No. 31216-0-III Capital One Bank v. Wallace

make the appropriate payment. I was promised the fees would stop and when they did not I just gave up. I am not trying to run away from my responsibility only trying to negotiate the charges.

CP at 129 (errors in original).

In accordance with CR 60(e), Ms. Wallace obtained an ex parte order to show

cause that required the bank "to appear before the court on the 17th day of August" to

show cause why the judgment should not be vacated. CP at 158-59. Lawyers for the

bank later objected that because Ms. Wallace did not provide them with courtesy copies

of the motion and supporting materials she served on the bank's registered agent, they did

not learn of the August 17 hearing until August 13. They filed materials in opposition to

the motion on August 14, which included affidavits denying that its lawyers had ever

received Ms. Wallace's ostensible June 30, 2010 letter. Ms. Wallace filed a reply on

August 15, and the bank filed a surreply on August 16.

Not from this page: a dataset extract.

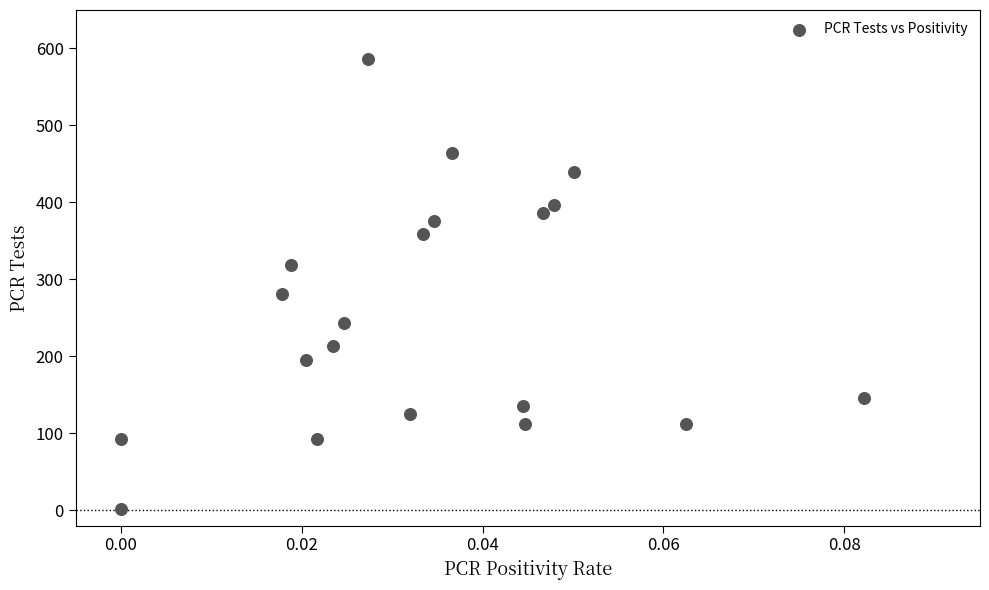

What is the range of Y values (max minus min)?

584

The hearing proceeded as scheduled. The court refused to consider the surreply

and summarily denied a motion by Ms. Wallace to strike the bank's opposition materials

as late-filed. After hearing argument of counsel, the court denied Ms. Wallace's request

for relief from the default judgment. In written orders later presented to and entered by

the court, it found that Ms. Wallace "was not entitled to notice of entry of the Judgment,"

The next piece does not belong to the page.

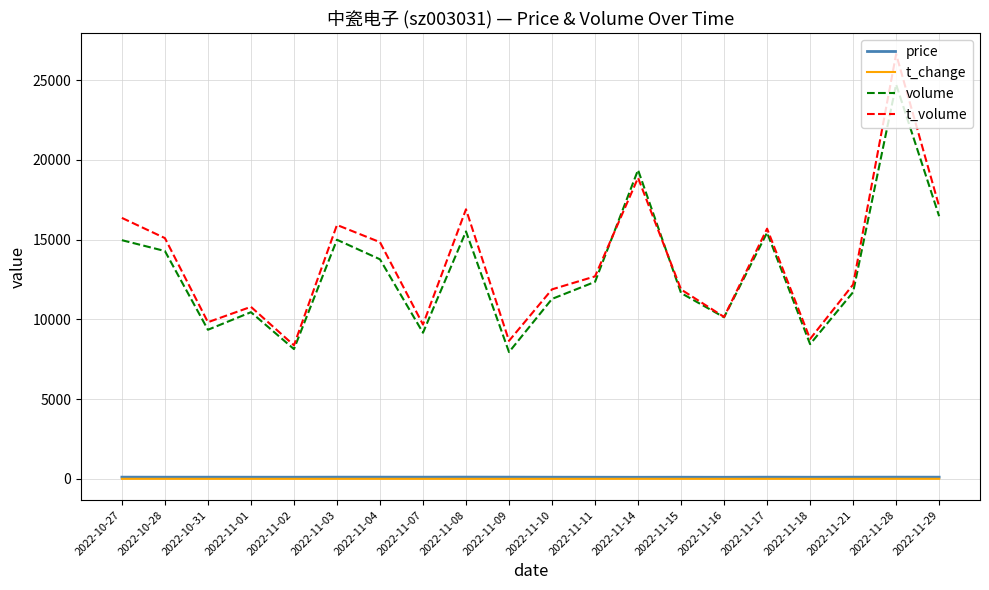

Does the chart have visible grid lines?

Yes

and that she "was on notice that the Judgment had been entered for more than one year

before bringing this Motion as evidenced by the parties' agreement and [her] partial

performance of said agreement." CP at 247-48.

Ms. Wallace appeals.

ANALYSIS

I General Principles Applicable To ReliefFrom Default

The rules for superior court ordinarily require a defendant in a civil action to serve

her answer within 20 days of being served with a summons and complaint. CR 4(a)(2),

12(a)( 1). They provide that if a notice of appearance is made, it shall be in writing,

signed by the defendant or his lawyer, and served upon the person whose name is signed

on the summons. CR 4(a)(3). When a defendant has failed to appear, plead, or otherwise

defend as provided by the rules, a plaintiff may move for default. CR 55(a)(l).

In order to obtain a judgment by default, CR 55(a)(3) requires the plaintiff to serve

"[a]ny party who has appeared in the action for any purpose" with a written notice of the

motion for default at least five days before the hearing on the motion. It explicitly

provides that "[a]ny party who has not appeared before [a] motion for default and

supporting affidavit are filed is not entitled to a notice of the motion" except in the case

of actions in which default is sought more than one year after commencement, as

provided by CR 55(f)(2)(A). CR 55(a)(3).